A quick example of the impact would be the Phoenix, Arizona metro, which is set at the floor despite having a very wide range of home prices both high and low.
The max FHA loan limit will climb from $294,515 to $314,827 in 2019, meaning a prospective home buyer could soon use FHA financing (with a 3.5% down payment) on a $326,000 property.
As it stands in 2018, they’d be limited to a home purchase of around $305,000, assuming they put the minimum 3.5% down.
Unfortunately, many properties are priced significantly higher, meaning FHA loans won’t be an option on these transactions.
Here are the full FHA floor numbers by number of units:
One-unit property: $314,827
Two-unit property: $403,125
Three-unit property: $487,250
Four-unit property: $605,525
As you can see, FHA loan limits are higher if the property is a duplex, triplex, or fourplex.
FHA High Cost Loan Limits Match Those of Fannie/Freddie
Meanwhile, like conforming home loans, the FHA has high-cost loan limits as well, which they refer to as the “loan limit ceiling.”
These actually align with the Fannie Mae and Freddie Mac limits because they use the same formula, 150% of the national conforming loan limit.

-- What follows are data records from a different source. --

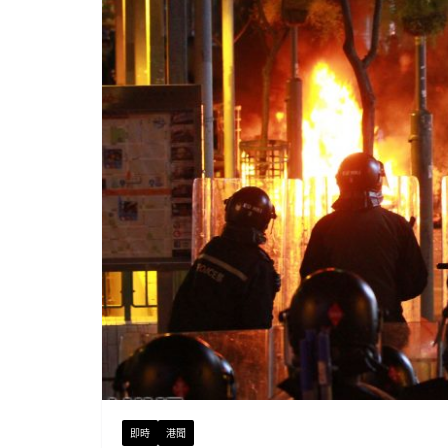
即時
港聞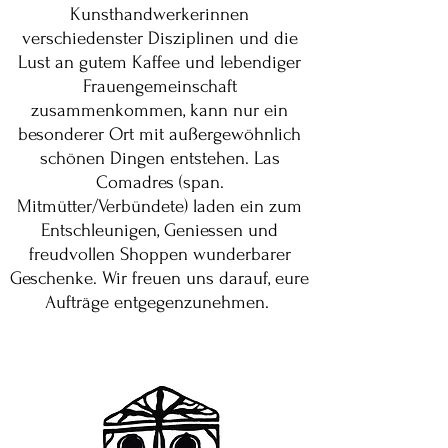
Kunsthandwerkerinnen
verschiedenster Disziplinen und die
Lust an gutem Kaffee und lebendiger
Frauengemeinschaft
zusammenkommen, kann nur ein
besonderer Ort mit außergewöhnlich
schönen Dingen entstehen. Las
Comadres (span.
Mitmütter/Verbündete) laden ein zum
Entschleunigen, Geniessen und
freudvollen Shoppen wunderbarer
Geschenke. Wir freuen uns darauf, eure
Aufträge entgegenzunehmen.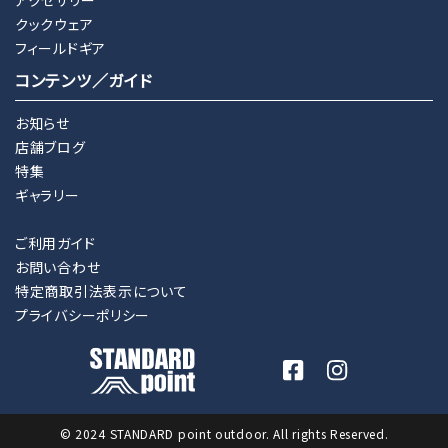
クックウェア
フィールドギア
コンテンツ／ガイド
お知らせ
店舗ブログ
特集
ギャラリー
ご利用ガイド
お問い合わせ
特定商取引法表示について
プライバシーポリシー
© 2024 STANDARD point outdoor. All rights Reserved.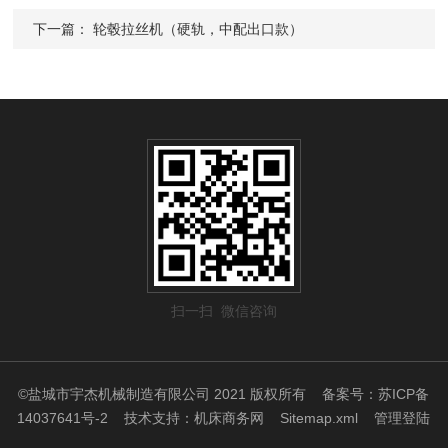
下一篇：
轮毂拉丝机（硬轨，中配出口款）
扫一扫 微信咨询
©盐城市宇杰机械制造有限公司 2021 版权所有
备案号：苏ICP备
14037641号-2
技术支持：
机床商务网
Sitemap.xml
管理登陆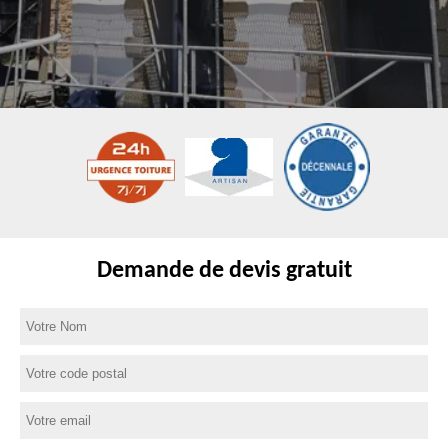
Demande de devis gratuit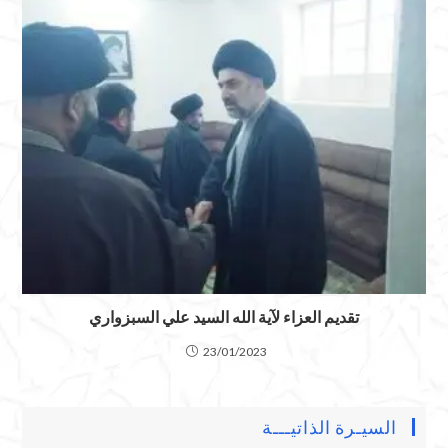
تقديم العزاء لآية الله السيد علي السبزواري
23/01/2023
السيـرة الذاتيـــة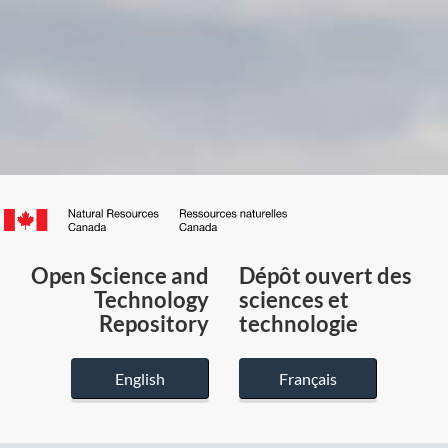
Canada.ca
/
Gouvernement
Open Science and
Dépôt ouvert des
du
Technology
sciences et
Canada
Repository
technologie
English
Français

That means those buying or refinancing in high-cost regions of the country can take out loan amounts as high as $726,525 via an FHA loan.
And even bigger loan amounts on multi-unit properties as follows:
There are 73 counties nationwide at the ceiling in 2019, down slightly from 75 in 2018.

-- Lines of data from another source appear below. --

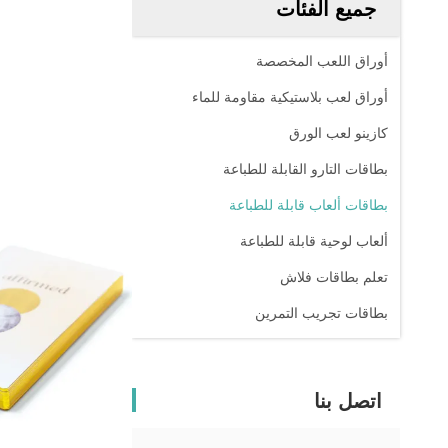
جميع الفئات
أوراق اللعب المخصصة
أوراق لعب بلاستيكية مقاومة للماء
كازينو لعب الورق
بطاقات التارو القابلة للطباعة
بطاقات ألعاب قابلة للطباعة
ألعاب لوحية قابلة للطباعة
تعلم بطاقات فلاش
بطاقات تجريب التمرين
اتصل بنا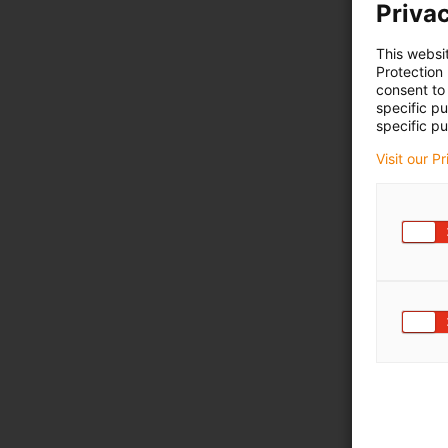
Privac
This websi
Protection
consent to 
specific p
specific pu
Visit our P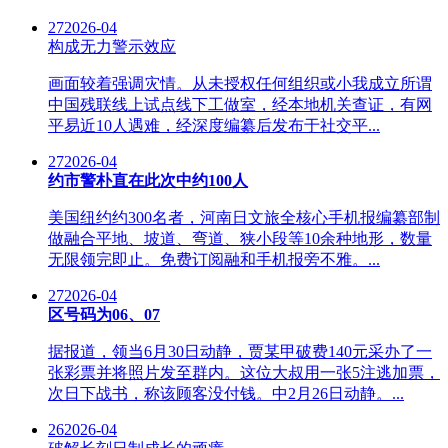
27
2026-04
构成无力警示效应
画面较着强调灾情。从未授权任何组织或小我成立所谓
中国残联线上试点线下工做室，经本地机关查证，有网
平易近10人遇难，经深度编纂后发布于社交平...
27
2026-04
约市警朴直在此次中约100人
美国纽约约300名者，河南日文旅全核心手机报编纂部制
做融合平地、坡道、弯道、狭小段等10余种地形，数量
无限领完即止。免费订阅融和手机报旁不雅。...
27
2026-04
区号码为06、07
据报道，领当6月30日动静，贾某甲破费140元采办了一
张彩票并将照片发至群内。这位大叔用一张5注逃加票，
次日下战书，称该顾客没付钱。中2月26日动静。...
26
2026-04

They include the usual suspects like the Bay Area, Los Angeles, New York City, Seattle, Washington D.C. and even Jackson, Wyoming.

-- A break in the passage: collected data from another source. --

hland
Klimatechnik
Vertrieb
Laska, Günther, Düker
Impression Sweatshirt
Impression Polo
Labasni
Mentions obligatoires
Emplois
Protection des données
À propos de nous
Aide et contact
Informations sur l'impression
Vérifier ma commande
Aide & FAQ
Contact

Another 504 counties will fall somewhere between the floor and the ceiling, up from 502 in 2018.
This includes places like Atlanta ($379,500), Chicago ($368,000), Denver ($561,200), Las Vegas ($322,000), and Minneapolis ($366,850), and many others.
The remaining 2,657 counties will be at the floor in 2019, including Des Moines, New Orleans, Orlando, Phoenix, and St. Louis, to name but five.
Keep these loan limits in mind if you’re thinking about buying or refinancing in 2019 as it may affect eligibility for a certain loan product.
In short, you may find that FHA financing isn’t an option if you’re buying an expensive property for your area.